> _EXCERPT PROVIDED_
***

Nos. 22-AA-0554 & 22-AA-0571

MERARY VASQUEZ, et al., PETITIONERS,

v.

DISTRICT OF COLUMBIA ZONING COMMISSION, RESPONDENT,

and

PARK VIEW COMMUNITY PARTNERS, INTERVENORS.

On Petition for Review of an Order of the District of Columbia Zoning Commission (ZC16-11(2)) (Submitted November 8, 2023 Decided January 25, 2024 *)

Merary Vasquez, Adam Green, Princess Iyana Goodwin, Tonya Williams, Ryan Cummins, Marc Poe, and Shonta’ High were on the brief for petitioners.

Brian L. Schwalb, Attorney General for the District of Columbia, Caroline S. Van Zile, Solicitor General, Ashwin P. Phatak, Principal Deputy Solicitor General, and Graham E. Phillips, Deputy Solicitor General, and Richard S. Love, Senior Assistant Attorney General, were on the brief for respondent.

***

> _PROVIDED DATA_
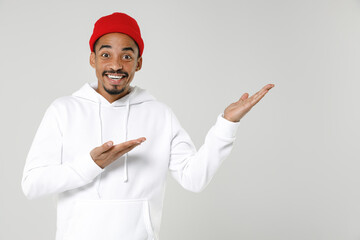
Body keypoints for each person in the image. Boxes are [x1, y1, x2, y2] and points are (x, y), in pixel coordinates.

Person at [21, 12, 274, 240]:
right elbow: (32, 184)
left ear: (139, 63)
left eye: (127, 56)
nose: (116, 65)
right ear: (92, 59)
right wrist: (92, 165)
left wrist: (227, 123)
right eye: (106, 54)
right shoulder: (63, 110)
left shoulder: (159, 114)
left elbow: (194, 178)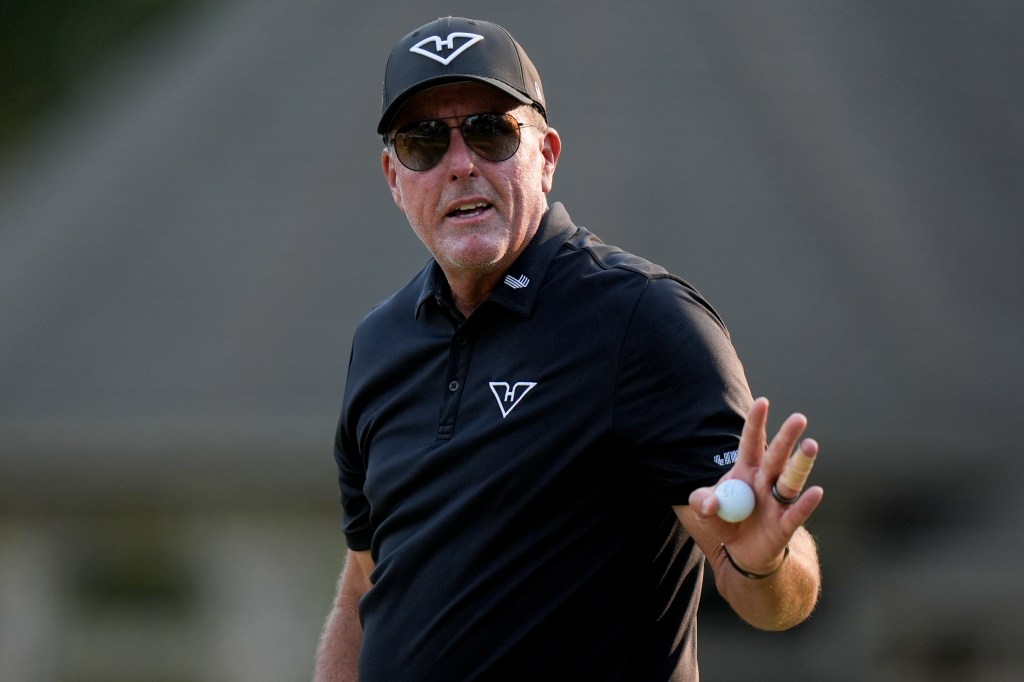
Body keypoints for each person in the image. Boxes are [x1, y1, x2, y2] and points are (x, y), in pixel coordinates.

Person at [315, 16, 823, 682]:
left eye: (492, 131)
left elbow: (762, 588)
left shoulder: (642, 320)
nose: (461, 163)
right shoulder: (381, 341)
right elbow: (368, 585)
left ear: (546, 154)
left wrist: (766, 561)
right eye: (423, 142)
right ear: (393, 175)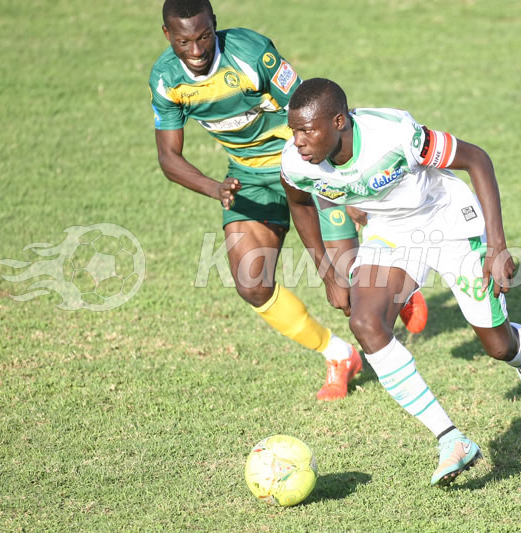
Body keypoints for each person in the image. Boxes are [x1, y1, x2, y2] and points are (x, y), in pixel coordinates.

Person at [280, 78, 521, 487]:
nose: (298, 141)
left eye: (307, 130)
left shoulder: (395, 133)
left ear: (339, 121)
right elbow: (299, 203)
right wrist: (328, 274)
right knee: (365, 323)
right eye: (294, 131)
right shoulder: (295, 160)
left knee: (497, 346)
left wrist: (497, 246)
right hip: (392, 233)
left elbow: (477, 160)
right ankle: (451, 439)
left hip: (447, 220)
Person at [148, 1, 425, 401]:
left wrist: (343, 185)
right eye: (184, 41)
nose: (196, 50)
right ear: (167, 35)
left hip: (303, 162)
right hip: (245, 177)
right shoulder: (166, 79)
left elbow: (311, 115)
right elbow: (168, 157)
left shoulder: (250, 54)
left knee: (345, 288)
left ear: (215, 26)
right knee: (252, 284)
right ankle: (339, 355)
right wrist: (216, 188)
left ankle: (396, 289)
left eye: (204, 36)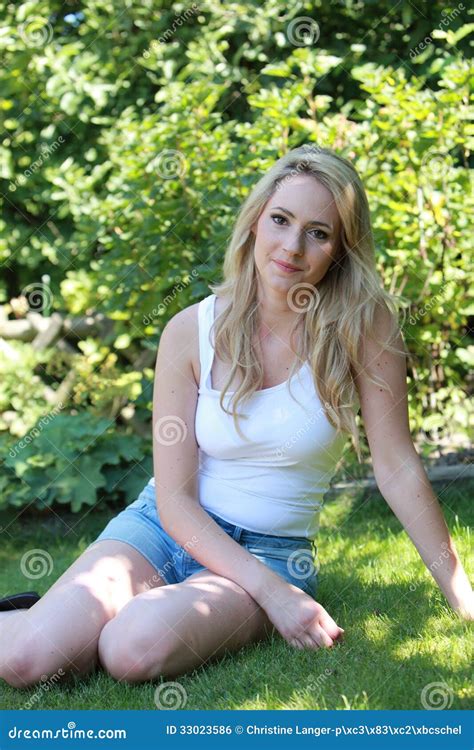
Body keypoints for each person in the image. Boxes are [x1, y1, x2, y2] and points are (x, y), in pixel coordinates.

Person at [1, 145, 472, 690]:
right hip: (161, 527)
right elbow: (175, 499)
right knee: (27, 662)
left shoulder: (364, 329)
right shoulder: (189, 331)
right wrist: (277, 599)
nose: (291, 247)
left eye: (318, 233)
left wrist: (461, 592)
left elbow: (397, 468)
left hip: (271, 549)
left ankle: (145, 610)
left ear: (341, 250)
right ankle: (29, 617)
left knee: (132, 649)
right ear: (254, 223)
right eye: (280, 220)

***

> _ACTION ITEM A_
Return the stretch of the case caption from "MERARY VASQUEZ, et" through "25, 2024 *)", copied word for word.
> _ACTION ITEM B_
Answer these questions from the case caption:
(i) Which party is named as intervenors?
(ii) On what date was the case decided?
(iii) Who is listed as Solicitor General on the brief for respondent?

> _WRITTEN RESPONSE A_
MERARY VASQUEZ, et al., PETITIONERS,

v.

DISTRICT OF COLUMBIA ZONING COMMISSION, RESPONDENT,

and

PARK VIEW COMMUNITY PARTNERS, INTERVENORS.

On Petition for Review of an Order of the District of Columbia Zoning Commission (ZC16-11(2)) (Submitted November 8, 2023 Decided January 25, 2024 *)

> _WRITTEN RESPONSE B_
(i) Park View Community Partners
(ii) January 25, 2024
(iii) Caroline S. Van Zile